The Daily Telegraph, Tuesday 28 February 2017, page 14
Officials forced to apologise and refer themselves to the regulator after data breach on first day of hearings
Officials at the Independent Inquiry into Child Sexual Abuse (IICSA) have been forced to apologise to some of the victims after accidentally sending out a list of their email addresses on the first day of public hearings.
The Times, Tuesday 28 February 2017, front page
Paedophiles who view indecent images should not be given any criminal sanction unless they pose a physical threat to children, according to Britain’s most senior child protection police officer.
Simon Bailey said that the policing system had reached “saturation point” from increasing reports of sexual abuse, including online and historical cases. Lower-level offending should be decriminalised and dealt with through counselling and rehabilitation, said Mr Bailey, who takes the lead on child protection at the National Police Chiefs Council.
He acknowledged that the stance would horrify many people but said that police forces had limited resources and needed to focus on offenders posing a threat of contact abuse. He said: “The police service [is] having to deal with an unprecedented volume of reports of non-recent abuse, ongoing abuse, online abuse, peer-to-peer abuse. The numbers are continuing to rise. We have reached saturation point . . . The police service has responded to the threat but it has now reached that point whereby we have to try and turn the tide. We have to look at alternatives.”
The number of child abuse reports has risen by 80 per cent in three years. Police receive an average of 112 complaints a day and there are more than 70,000 investigations a year. Forces are also preparing for an estimated 40,000 reports of abuse from the Independent Inquiry into Child Sexual Abuse, which began hearing evidence yesterday. The figure comes from modelling based on a similar public inquiry in Australia.

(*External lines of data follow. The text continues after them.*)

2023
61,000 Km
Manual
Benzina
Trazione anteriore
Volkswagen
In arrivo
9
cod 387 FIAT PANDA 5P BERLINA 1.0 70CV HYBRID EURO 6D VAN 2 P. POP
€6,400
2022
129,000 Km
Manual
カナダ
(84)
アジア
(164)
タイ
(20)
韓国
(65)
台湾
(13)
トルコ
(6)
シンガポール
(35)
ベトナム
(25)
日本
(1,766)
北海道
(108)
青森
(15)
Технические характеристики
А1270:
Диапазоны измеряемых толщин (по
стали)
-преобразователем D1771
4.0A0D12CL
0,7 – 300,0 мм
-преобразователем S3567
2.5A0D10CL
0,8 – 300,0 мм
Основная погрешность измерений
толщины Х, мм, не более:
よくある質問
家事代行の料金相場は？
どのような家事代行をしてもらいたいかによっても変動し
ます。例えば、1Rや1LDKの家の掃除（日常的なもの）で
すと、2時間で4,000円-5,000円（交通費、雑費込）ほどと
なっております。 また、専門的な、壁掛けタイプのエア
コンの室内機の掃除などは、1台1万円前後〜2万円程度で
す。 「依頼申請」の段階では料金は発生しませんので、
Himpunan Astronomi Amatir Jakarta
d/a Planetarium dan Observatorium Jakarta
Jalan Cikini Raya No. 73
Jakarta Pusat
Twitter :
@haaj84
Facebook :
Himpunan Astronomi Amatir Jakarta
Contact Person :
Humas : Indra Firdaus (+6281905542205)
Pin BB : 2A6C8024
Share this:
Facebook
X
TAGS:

Mr Bailey, head of Operation Hydrant, the national investigation into historical child sexual abuse, added: “How can the police service be expected to cope with all that if, in the margins, we are still having to deal with what I would describe as very, very low-risk offenders, who, based upon good risk assessments, pose little if any actual threat of contact abuse? . . . Those individuals that you can say with a degree of certainty genuinely don’t pose a physical threat — that to me seems to be a reasonable line [for an alternative approach].”